En nuestro lugar
La pregunta de por qué murió Jesús es, sin embargo, central para entender el cristianismo. Es más, no comprendemos a Cristo si no entendemos su cruz.
José de Segovia
La Iglesia, desde los primeros siglos, ha mantenido que un Cristo menos que humano no podría ser el Salvador de los seres humanos.
A muchos nos gusta la Navidad porque es una historia hermosa que nos hace revivir recuerdos nostálgicos, la alegría de la infancia y el ideal de paz en la tierra. En la cruz, sin embargo, no hay nada atractivo. Muchos la utilizan como elemento decorativo, pero no deja de ser un patíbulo. Es un instrumento de ejecución, que produce una muerte horrible, cruel y sangrienta.

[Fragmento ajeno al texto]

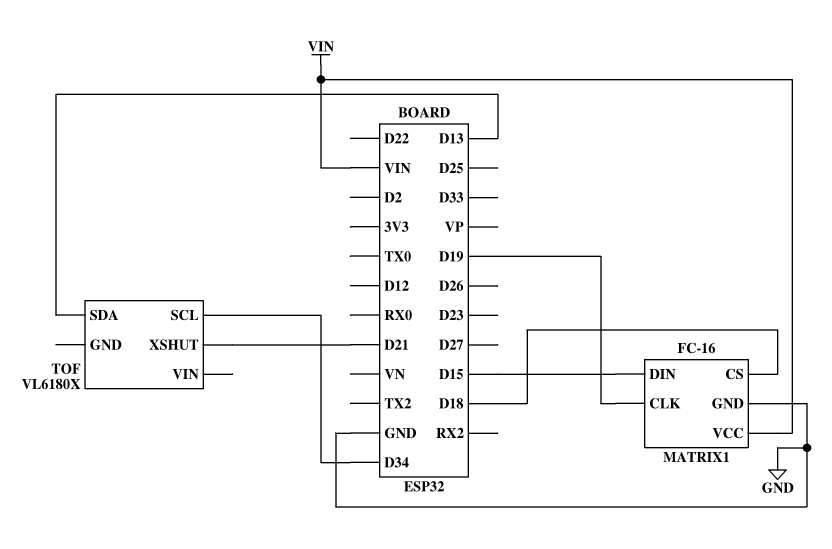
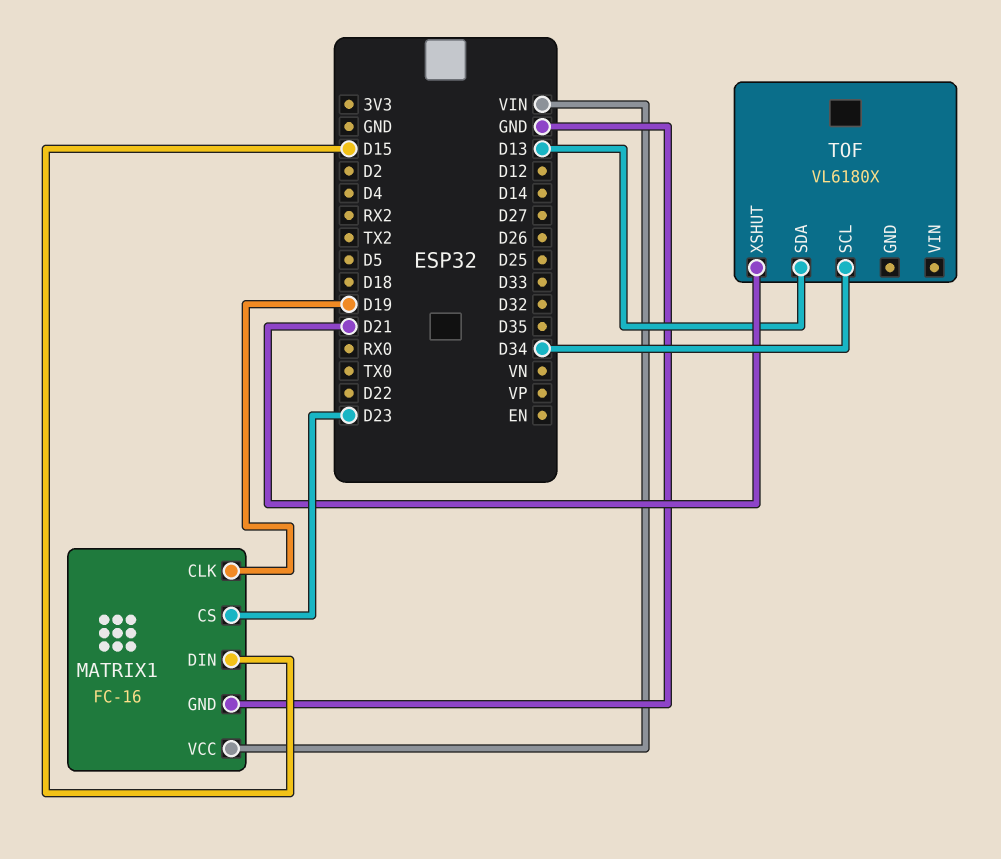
MATRIX1 pin CS: D18 -> D23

Algo que no sólo resulta incomprensible, sino desagradable, totalmente repulsivo.
La pregunta de por qué murió Jesús es, sin embargo, central para entender el cristianismo. Es más, no comprendemos a Cristo si no entendemos su cruz. Es algo más que un símbolo. En ella está el corazón del Evangelio. En primer lugar, nos preguntamos qué queremos decir cuando hablamos del “sacrificio vicario del Hijo de Dios encarnado”.
Para entender lo que esto significa, tenemos que darnos cuenta de que estamos ante la pregunta que tanta gente se hace, cuando se le presenta la fe cristiana: ¿cómo puede ayudarnos hoy la muerte de un hombre hace dos mil años? Todos admiramos a personas que sufren incomprensión, traición y muerte, por fidelidad a una buena causa. Podemos aceptar la cruz como un noble acto de autosacrificio, pero ¿qué es eso de un sacrificio vicario? Y ¿por qué del Hijo de Dios? ¿No basta que sea simplemente un hombre?
La muerte de Jesús no es sólo un buen ejemplo, sino el pago de la deuda que costaba nuestro rescate.